Otis Leon, Craig Isabel, Neuscamman Eric
Department of Physics, University of California, Berkeley, Berkeley, California 94720, USA.
Department of Chemistry, University of California, Berkeley, Berkeley, California 94720, USA.
J Chem Phys. 2020 Dec 21;153(23):234105. doi: 10.1063/5.0024572.

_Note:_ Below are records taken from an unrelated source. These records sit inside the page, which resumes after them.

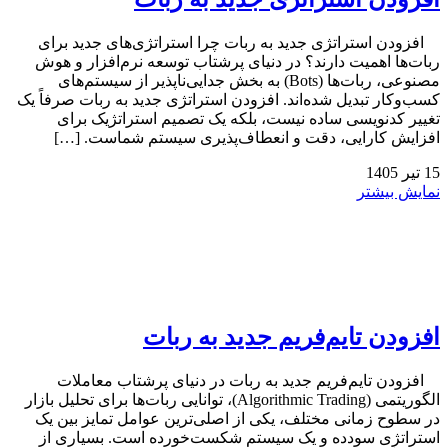
افزودن استراتژی جدید به ربات چرا استراتژی‌های جدید برای
ربات‌ها اهمیت دارند؟ در دنیای پرشتاب توسعه نرم‌افزار و هوش
مصنوعی، ربات‌ها (Bots) به بخش جدایی‌ناپذیر از سیستم‌های
کسب‌وکار تبدیل شده‌اند. افزودن استراتژی جدید به ربات صرفاً یک
تغییر کدنویسی ساده نیست، بلکه یک تصمیم استراتژیک برای
افزایش کارایی، دقت و انعطاف‌پذیری سیستم شماست. […]
15
تیر
1405
نمایش بیشتر
افزودن تایم‌فریم جدید به ربات
افزودن تایم‌فریم جدید به ربات در دنیای پرشتاب معاملات
الگوریتمی (Algorithmic Trading)، توانایی ربات‌ها برای تحلیل بازار
در سطوح زمانی مختلف، یکی از اصلی‌ترین عوامل تمایز بین یک
استراتژی سودده و یک سیستم شکست‌خورده است. بسیاری از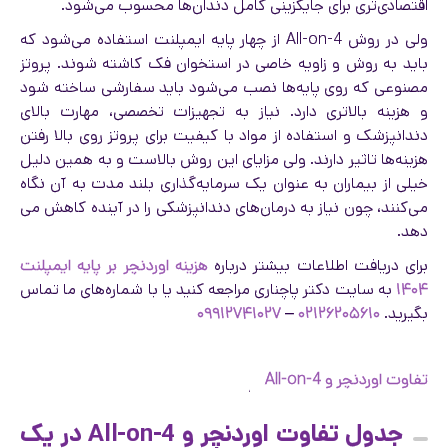
اقتصادی‌تری برای جایگزینی کامل دندان‌ها محسوب می‌شود.
ولی در روش All-on-4 از چهار پایه ایمپلنت استفاده می‌شود که
باید به روش و زاویه خاصی در استخوان فک کاشته شوند. پروتز
مصنوعی که روی پایه‌ها نصب می‌شود باید سفارشی ساخته شود
و هزینه بالاتری دارد. نیاز به تجهیزات تخصصی، مهارت بالای
دندانپزشک و استفاده از مواد با کیفیت برای پروتز روی بالا رفتن
هزینه‌ها تاثیر دارند. ولی مزایای این روش بالاست و به همین دلیل
خیلی از بیماران به عنوان یک سرمایه‌گذاری بلند مدت به آن نگاه
می‌کنند، چون نیاز به درمان‌‌های دندانپزشکی را در آینده کاهش می
دهد.
برای دریافت اطلاعات بیشتر درباره
هزینه اوردنچر بر پایه ایمپلنت
۱۴۰۴
به سایت دکتر پاچناری مراجعه کنید یا با شماره‌های ما تماس
بگیرید.
۰۲۱۲۶۲۰۵۶۱۰
–
۰۹۹۱۲۷۴۱۰۲۷
تفاوت اوردنچر و All-on-4
جدول تفاوت اوردنچر و All-on-4 در یک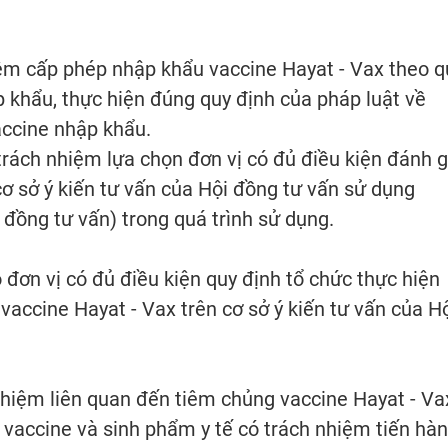
ệm cấp phép nhập khẩu vaccine Hayat - Vax theo q
 khẩu, thực hiện đúng quy định của pháp luật về
accine nhập khẩu.
rách nhiệm lựa chọn đơn vị có đủ điều kiện đánh g
cơ sở ý kiến tư vấn của Hội đồng tư vấn sử dụng
 đồng tư vấn) trong quá trình sử dụng.
 đơn vị có đủ điều kiện quy định tổ chức thực hiện
 vaccine Hayat - Vax trên cơ sở ý kiến tư vấn của H
nhiệm liên quan đến tiêm chủng vaccine Hayat - Va
 vaccine và sinh phẩm y tế có trách nhiệm tiến hà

We extend our hybrid linear-method/accelerated-descent variational Monte Carlo optimization approach to excited states and investigate its efficacy in double excitations. In addition to showing a superior statistical efficiency when compared to the linear method, our tests on small molecules show good energetic agreement with benchmark methods. We also demonstrate the ability to treat double excitations in systems that are too large for a full treatment by using selected configuration interaction methods via an application to 4-aminobenzonitrile. Finally, we investigate the stability of state-specific variance optimization against collapse to other states' variance minima and find that symmetry, Ansatz quality, and sample size all have roles to play in achieving stability.
我们将混合线性方法/加速下降变分蒙特卡罗优化方法扩展到激发态,并研究其在双激发中的有效性。除了与线性方法相比显示出更高的统计效率外,我们对小分子的测试表明,与基准方法在能量上有良好的一致性。我们还通过对4-氨基苯腈的应用,展示了使用选定的组态相互作用方法处理对于完全处理来说太大的系统中的双激发的能力。最后,我们研究了特定状态方差优化相对于坍缩到其他状态方差最小值的稳定性,发现对称性、近似质量和样本大小在实现稳定性方面都发挥着作用。